Dataset entries:

=== Section Start ===

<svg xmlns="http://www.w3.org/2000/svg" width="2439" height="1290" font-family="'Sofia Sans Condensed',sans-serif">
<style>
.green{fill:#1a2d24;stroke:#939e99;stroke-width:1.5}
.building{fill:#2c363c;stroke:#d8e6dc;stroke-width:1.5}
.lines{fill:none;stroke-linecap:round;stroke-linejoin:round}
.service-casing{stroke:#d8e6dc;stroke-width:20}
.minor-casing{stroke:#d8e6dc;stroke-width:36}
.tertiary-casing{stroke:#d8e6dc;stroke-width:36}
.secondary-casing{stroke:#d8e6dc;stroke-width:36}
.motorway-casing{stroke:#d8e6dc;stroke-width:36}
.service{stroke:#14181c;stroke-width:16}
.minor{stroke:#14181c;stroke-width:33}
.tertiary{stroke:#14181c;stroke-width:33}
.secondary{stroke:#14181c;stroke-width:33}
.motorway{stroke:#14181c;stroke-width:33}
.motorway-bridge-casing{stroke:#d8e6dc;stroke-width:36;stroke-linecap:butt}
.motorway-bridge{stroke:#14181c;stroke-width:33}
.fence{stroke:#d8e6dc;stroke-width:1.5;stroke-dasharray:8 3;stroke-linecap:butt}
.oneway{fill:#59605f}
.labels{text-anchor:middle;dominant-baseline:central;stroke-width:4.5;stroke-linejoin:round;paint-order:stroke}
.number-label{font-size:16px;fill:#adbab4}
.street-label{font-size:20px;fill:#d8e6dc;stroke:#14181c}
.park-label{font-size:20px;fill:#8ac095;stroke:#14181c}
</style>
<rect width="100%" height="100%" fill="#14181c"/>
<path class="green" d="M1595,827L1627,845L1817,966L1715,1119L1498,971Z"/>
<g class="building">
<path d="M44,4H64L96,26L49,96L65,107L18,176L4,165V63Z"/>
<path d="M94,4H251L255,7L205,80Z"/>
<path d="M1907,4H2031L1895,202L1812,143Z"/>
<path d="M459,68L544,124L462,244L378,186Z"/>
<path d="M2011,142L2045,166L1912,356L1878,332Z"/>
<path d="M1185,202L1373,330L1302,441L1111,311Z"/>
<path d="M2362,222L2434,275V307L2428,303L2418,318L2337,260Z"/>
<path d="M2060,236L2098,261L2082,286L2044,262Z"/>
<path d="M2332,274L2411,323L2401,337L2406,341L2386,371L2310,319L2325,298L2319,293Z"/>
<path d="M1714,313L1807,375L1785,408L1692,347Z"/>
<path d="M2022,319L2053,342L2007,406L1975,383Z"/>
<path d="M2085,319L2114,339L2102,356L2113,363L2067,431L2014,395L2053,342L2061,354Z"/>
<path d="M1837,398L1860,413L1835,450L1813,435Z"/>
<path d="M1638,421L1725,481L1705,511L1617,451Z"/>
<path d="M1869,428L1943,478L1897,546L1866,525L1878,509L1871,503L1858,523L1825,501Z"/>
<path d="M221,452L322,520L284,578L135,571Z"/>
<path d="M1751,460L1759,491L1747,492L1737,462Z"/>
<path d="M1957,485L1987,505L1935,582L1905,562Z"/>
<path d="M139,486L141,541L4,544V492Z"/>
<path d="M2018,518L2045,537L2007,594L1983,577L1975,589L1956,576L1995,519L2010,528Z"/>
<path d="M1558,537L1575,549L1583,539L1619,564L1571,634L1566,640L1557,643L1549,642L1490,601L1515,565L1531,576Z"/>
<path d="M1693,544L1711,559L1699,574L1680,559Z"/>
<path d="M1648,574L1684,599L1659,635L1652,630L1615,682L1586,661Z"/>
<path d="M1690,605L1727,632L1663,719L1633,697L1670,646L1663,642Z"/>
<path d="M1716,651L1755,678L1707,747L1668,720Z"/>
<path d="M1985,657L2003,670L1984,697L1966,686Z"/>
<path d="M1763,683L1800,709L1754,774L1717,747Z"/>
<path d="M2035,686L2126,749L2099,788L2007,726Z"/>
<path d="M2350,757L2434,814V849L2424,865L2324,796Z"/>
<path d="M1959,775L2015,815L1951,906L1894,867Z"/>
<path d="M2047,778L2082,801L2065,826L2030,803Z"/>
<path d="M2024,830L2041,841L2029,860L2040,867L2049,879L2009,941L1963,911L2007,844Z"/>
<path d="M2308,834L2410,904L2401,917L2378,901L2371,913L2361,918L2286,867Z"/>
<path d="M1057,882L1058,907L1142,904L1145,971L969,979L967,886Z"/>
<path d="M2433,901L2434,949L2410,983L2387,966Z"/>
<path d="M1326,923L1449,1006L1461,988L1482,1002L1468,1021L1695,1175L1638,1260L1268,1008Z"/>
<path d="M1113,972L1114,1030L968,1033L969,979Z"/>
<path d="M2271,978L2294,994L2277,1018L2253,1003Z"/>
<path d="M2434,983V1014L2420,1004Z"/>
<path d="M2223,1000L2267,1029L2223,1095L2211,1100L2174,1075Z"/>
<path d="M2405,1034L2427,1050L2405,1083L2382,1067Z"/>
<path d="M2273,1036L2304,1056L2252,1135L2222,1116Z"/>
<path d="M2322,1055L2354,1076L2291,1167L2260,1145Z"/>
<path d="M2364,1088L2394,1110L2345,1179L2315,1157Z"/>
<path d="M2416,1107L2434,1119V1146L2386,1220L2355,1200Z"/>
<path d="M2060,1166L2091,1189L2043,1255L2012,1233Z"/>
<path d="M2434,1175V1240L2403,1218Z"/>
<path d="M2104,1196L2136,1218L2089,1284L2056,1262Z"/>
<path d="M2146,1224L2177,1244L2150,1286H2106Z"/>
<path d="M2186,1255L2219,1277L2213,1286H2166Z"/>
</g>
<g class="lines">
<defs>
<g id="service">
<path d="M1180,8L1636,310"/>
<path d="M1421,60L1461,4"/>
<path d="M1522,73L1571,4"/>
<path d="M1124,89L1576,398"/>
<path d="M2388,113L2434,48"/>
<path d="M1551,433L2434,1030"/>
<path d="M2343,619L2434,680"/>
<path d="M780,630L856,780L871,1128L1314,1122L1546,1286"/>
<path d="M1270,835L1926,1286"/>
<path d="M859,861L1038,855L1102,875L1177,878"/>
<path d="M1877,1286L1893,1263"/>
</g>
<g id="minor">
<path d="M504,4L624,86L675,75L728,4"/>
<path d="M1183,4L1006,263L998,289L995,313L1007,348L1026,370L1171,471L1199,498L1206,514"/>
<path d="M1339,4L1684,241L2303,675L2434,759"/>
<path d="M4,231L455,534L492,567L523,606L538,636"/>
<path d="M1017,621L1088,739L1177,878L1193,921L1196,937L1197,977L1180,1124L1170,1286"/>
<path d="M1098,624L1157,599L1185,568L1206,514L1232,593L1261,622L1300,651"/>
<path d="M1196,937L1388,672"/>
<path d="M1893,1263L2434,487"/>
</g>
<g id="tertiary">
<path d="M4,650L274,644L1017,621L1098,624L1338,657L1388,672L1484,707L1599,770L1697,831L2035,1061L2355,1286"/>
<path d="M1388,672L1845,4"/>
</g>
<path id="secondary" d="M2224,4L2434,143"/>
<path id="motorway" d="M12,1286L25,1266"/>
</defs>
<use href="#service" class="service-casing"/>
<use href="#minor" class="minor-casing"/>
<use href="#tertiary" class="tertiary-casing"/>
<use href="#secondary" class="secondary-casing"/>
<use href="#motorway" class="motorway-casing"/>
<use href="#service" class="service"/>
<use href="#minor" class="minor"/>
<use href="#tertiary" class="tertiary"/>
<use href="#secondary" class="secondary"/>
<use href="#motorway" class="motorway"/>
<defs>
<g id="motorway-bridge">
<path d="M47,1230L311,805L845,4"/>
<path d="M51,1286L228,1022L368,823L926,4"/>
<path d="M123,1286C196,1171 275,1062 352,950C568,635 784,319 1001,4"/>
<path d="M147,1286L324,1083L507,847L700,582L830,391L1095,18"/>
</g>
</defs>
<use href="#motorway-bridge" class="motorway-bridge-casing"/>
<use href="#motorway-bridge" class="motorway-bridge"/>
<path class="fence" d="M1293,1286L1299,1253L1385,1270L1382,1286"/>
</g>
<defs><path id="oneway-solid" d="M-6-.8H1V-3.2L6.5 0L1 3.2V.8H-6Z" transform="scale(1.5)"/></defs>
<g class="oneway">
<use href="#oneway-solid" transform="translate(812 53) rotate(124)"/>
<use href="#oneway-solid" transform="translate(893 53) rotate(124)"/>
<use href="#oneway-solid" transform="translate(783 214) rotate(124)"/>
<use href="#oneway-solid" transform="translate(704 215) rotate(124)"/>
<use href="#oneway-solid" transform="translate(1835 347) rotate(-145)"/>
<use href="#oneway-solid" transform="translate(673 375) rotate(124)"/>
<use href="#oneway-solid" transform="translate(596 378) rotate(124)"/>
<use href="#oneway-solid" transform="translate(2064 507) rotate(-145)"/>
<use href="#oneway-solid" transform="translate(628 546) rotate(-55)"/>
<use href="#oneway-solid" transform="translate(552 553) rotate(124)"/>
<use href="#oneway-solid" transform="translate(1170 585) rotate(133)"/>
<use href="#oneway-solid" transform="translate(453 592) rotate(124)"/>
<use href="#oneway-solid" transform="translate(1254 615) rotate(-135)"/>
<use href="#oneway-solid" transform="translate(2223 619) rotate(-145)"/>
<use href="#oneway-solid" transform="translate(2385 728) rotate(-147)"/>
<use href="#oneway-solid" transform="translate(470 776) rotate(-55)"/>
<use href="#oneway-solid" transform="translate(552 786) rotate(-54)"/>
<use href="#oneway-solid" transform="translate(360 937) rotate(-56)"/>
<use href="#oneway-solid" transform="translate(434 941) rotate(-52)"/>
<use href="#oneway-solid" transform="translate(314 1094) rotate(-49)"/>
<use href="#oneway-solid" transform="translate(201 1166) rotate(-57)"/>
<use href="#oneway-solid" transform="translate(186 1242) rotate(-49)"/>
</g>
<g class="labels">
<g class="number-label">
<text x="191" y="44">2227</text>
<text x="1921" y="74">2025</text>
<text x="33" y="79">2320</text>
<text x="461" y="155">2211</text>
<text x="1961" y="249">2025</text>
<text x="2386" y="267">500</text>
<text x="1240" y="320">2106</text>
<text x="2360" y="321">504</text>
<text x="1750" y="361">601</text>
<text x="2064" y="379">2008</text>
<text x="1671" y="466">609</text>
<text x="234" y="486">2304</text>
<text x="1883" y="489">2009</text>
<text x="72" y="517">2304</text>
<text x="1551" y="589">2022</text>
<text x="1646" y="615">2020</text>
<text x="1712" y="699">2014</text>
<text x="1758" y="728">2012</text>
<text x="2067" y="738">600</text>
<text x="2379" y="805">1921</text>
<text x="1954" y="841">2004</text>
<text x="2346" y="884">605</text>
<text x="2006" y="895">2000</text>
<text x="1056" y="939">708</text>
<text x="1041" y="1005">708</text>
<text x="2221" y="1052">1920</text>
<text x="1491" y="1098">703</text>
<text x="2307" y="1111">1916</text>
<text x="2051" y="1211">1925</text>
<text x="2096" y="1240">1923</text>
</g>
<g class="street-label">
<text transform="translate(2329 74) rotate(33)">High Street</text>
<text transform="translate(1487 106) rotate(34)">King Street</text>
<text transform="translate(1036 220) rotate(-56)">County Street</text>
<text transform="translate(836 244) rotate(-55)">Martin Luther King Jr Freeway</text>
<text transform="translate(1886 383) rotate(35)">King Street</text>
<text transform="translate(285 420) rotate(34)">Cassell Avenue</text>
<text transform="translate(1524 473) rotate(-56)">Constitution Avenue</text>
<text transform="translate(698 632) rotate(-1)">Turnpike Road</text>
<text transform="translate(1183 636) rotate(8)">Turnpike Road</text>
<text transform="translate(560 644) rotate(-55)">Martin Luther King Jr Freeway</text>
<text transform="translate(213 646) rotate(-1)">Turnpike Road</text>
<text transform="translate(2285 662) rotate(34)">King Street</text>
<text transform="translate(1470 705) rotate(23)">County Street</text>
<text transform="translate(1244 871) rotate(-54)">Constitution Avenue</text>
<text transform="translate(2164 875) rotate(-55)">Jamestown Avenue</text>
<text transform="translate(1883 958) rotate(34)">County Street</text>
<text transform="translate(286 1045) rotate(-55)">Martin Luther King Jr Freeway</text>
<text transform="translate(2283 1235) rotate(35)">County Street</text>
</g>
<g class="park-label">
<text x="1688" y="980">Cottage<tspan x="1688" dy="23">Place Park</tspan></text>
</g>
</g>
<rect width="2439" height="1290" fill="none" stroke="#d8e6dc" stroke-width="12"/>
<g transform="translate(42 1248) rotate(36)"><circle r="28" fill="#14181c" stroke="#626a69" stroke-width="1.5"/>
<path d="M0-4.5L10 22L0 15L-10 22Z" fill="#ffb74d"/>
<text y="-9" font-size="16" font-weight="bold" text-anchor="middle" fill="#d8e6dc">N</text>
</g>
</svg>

=== Section End ===

> _Task_: Each line holding "linejoin" in the records should be copied out.

> _Exercise output_:
.lines{fill:none;stroke-linecap:round;stroke-linejoin:round}
.labels{text-anchor:middle;dominant-baseline:central;stroke-width:4.5;stroke-linejoin:round;paint-order:stroke}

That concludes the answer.